EXERCISE DIRECTIONS:
Give the data again exactly, without images.

Plain-text document sources:
┌──

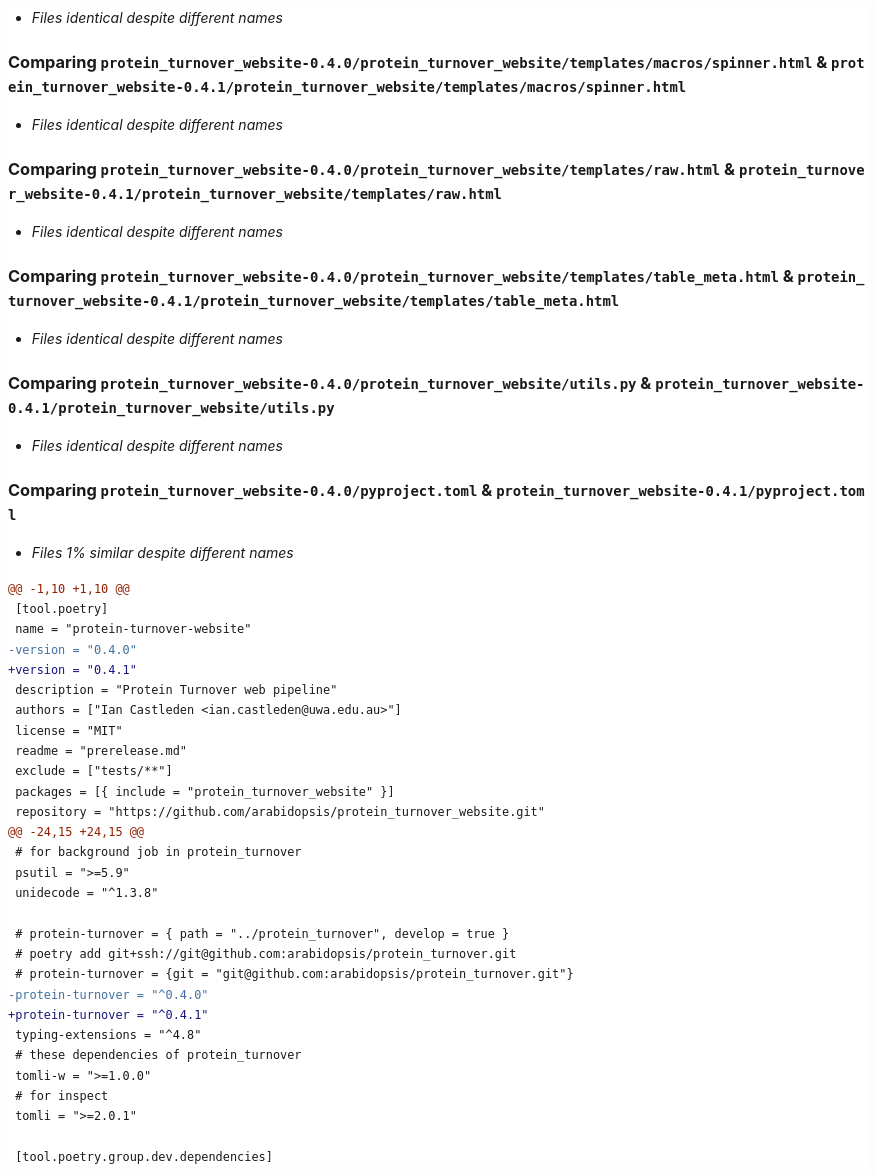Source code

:  * *Files identical despite different names*

### Comparing `protein_turnover_website-0.4.0/protein_turnover_website/templates/macros/spinner.html` & `protein_turnover_website-0.4.1/protein_turnover_website/templates/macros/spinner.html`

 * *Files identical despite different names*

### Comparing `protein_turnover_website-0.4.0/protein_turnover_website/templates/raw.html` & `protein_turnover_website-0.4.1/protein_turnover_website/templates/raw.html`

 * *Files identical despite different names*

### Comparing `protein_turnover_website-0.4.0/protein_turnover_website/templates/table_meta.html` & `protein_turnover_website-0.4.1/protein_turnover_website/templates/table_meta.html`

 * *Files identical despite different names*

### Comparing `protein_turnover_website-0.4.0/protein_turnover_website/utils.py` & `protein_turnover_website-0.4.1/protein_turnover_website/utils.py`

 * *Files identical despite different names*

### Comparing `protein_turnover_website-0.4.0/pyproject.toml` & `protein_turnover_website-0.4.1/pyproject.toml`

 * *Files 1% similar despite different names*

```diff
@@ -1,10 +1,10 @@
 [tool.poetry]
 name = "protein-turnover-website"
-version = "0.4.0"
+version = "0.4.1"
 description = "Protein Turnover web pipeline"
 authors = ["Ian Castleden <ian.castleden@uwa.edu.au>"]
 license = "MIT"
 readme = "prerelease.md"
 exclude = ["tests/**"]
 packages = [{ include = "protein_turnover_website" }]
 repository = "https://github.com/arabidopsis/protein_turnover_website.git"
@@ -24,15 +24,15 @@
 # for background job in protein_turnover
 psutil = ">=5.9"
 unidecode = "^1.3.8"
 
 # protein-turnover = { path = "../protein_turnover", develop = true }
 # poetry add git+ssh://git@github.com:arabidopsis/protein_turnover.git
 # protein-turnover = {git = "git@github.com:arabidopsis/protein_turnover.git"}
-protein-turnover = "^0.4.0"
+protein-turnover = "^0.4.1"
 typing-extensions = "^4.8"
 # these dependencies of protein_turnover
 tomli-w = ">=1.0.0"
 # for inspect
 tomli = ">=2.0.1"
 
 [tool.poetry.group.dev.dependencies]
```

└──

SOLUTION FOR THIS EXERCISE:
Source code

:  * *Files identical despite different names*

### Comparing `protein_turnover_website-0.4.0/protein_turnover_website/templates/macros/spinner.html` & `protein_turnover_website-0.4.1/protein_turnover_website/templates/macros/spinner.html`

 * *Files identical despite different names*

### Comparing `protein_turnover_website-0.4.0/protein_turnover_website/templates/raw.html` & `protein_turnover_website-0.4.1/protein_turnover_website/templates/raw.html`

 * *Files identical despite different names*

### Comparing `protein_turnover_website-0.4.0/protein_turnover_website/templates/table_meta.html` & `protein_turnover_website-0.4.1/protein_turnover_website/templates/table_meta.html`

 * *Files identical despite different names*

### Comparing `protein_turnover_website-0.4.0/protein_turnover_website/utils.py` & `protein_turnover_website-0.4.1/protein_turnover_website/utils.py`

 * *Files identical despite different names*

### Comparing `protein_turnover_website-0.4.0/pyproject.toml` & `protein_turnover_website-0.4.1/pyproject.toml`

 * *Files 1% similar despite different names*

```diff
@@ -1,10 +1,10 @@
 [tool.poetry]
 name = "protein-turnover-website"
-version = "0.4.0"
+version = "0.4.1"
 description = "Protein Turnover web pipeline"
 authors = ["Ian Castleden <ian.castleden@uwa.edu.au>"]
 license = "MIT"
 readme = "prerelease.md"
 exclude = ["tests/**"]
 packages = [{ include = "protein_turnover_website" }]
 repository = "https://github.com/arabidopsis/protein_turnover_website.git"
@@ -24,15 +24,15 @@
 # for background job in protein_turnover
 psutil = ">=5.9"
 unidecode = "^1.3.8"
 
 # protein-turnover = { path = "../protein_turnover", develop = true }
 # poetry add git+ssh://git@github.com:arabidopsis/protein_turnover.git
 # protein-turnover = {git = "git@github.com:arabidopsis/protein_turnover.git"}
-protein-turnover = "^0.4.0"
+protein-turnover = "^0.4.1"
 typing-extensions = "^4.8"
 # these dependencies of protein_turnover
 tomli-w = ">=1.0.0"
 # for inspect
 tomli = ">=2.0.1"
 
 [tool.poetry.group.dev.dependencies]
```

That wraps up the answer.